Minimum detectable effect size for main outcomes (accounting for sample
design and clustering)
Power analysis
In this study, WTP for AB-treated citrus is our primary outcome of interest, a continuous variable measured in dollars amount. Given our 2*2 design, our power analysis is conceived to detect differences between two groups GSO vs BDM as well as information versus no information Hypothetical versus real. Therefore, we will need a t-test for independent samples.

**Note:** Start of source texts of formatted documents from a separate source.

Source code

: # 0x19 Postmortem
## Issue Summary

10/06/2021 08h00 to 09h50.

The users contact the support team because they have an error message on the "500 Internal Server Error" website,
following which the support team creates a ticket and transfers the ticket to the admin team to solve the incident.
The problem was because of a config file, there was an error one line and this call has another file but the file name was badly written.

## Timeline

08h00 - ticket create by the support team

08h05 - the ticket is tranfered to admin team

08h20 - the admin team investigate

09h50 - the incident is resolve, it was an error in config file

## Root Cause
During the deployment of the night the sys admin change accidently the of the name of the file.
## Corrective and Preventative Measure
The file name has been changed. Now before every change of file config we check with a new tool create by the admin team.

To determine the effect size needed, rather than relying on an isolated effect size estimate from a single study, we conducted a review of seven studies (Balogh et al., 2016; Brown et al., 2023; Kajale & Becker, 2014; Kendall & Chakraborty, 2022; Lombardi et al., 2019; Wongprawmas & Canavari, 2017) that are similar to our studies, which focused on consumer’s valuation. We identified six relevant studies, and assign weights based on the following characteristics: type of valuation (1 if WTP is used, 0 if not), elicitation method (1 if BDM and multiple price list is used in the study, 0 if not), and incentives (1 if incentivized, 0 if not). We then develop a composite weight based on the three latter and the sample size of the study. The effect size is estimated using the formula: ∆=((μ_0- μ_1 ))⁄σ represents the effect size. μ_0 and μ_1 represent the mean of two different treatments. We calculated a weighted average effect size based on the sample sizes and the degree of similarity to our study. This resulted in a weighted average Cohen's effect size of 0.25.
To determine the optimal sample size needed, we followed different approaches divided in 2 steps for each preference elicitation mechanism. In step 1, we determined the sample size needed for the BDM mechanism. Since we have a between-subjects design, and we need means comparison, we followed Canavari et al. (2019) by using the following formula:
n=(2(z_(1-α⁄2)+z_β )^2)/∆^2
Where z represents the statistics and using the conventional values for α (type I error) of 0.05 and β (type II error) of 0.20 since we consider a power of 80%. That led to 251 subjects/ group. Additionally, to account for potential attention check failures, we will increase the sample size by an average of 15% following Gupta et al. (2021) and Grodeck and Grossman (2024) who found inattentiveness to be 16%, and 14% respectively. Based on that, in stage 1, we will need 295 subjects/ group.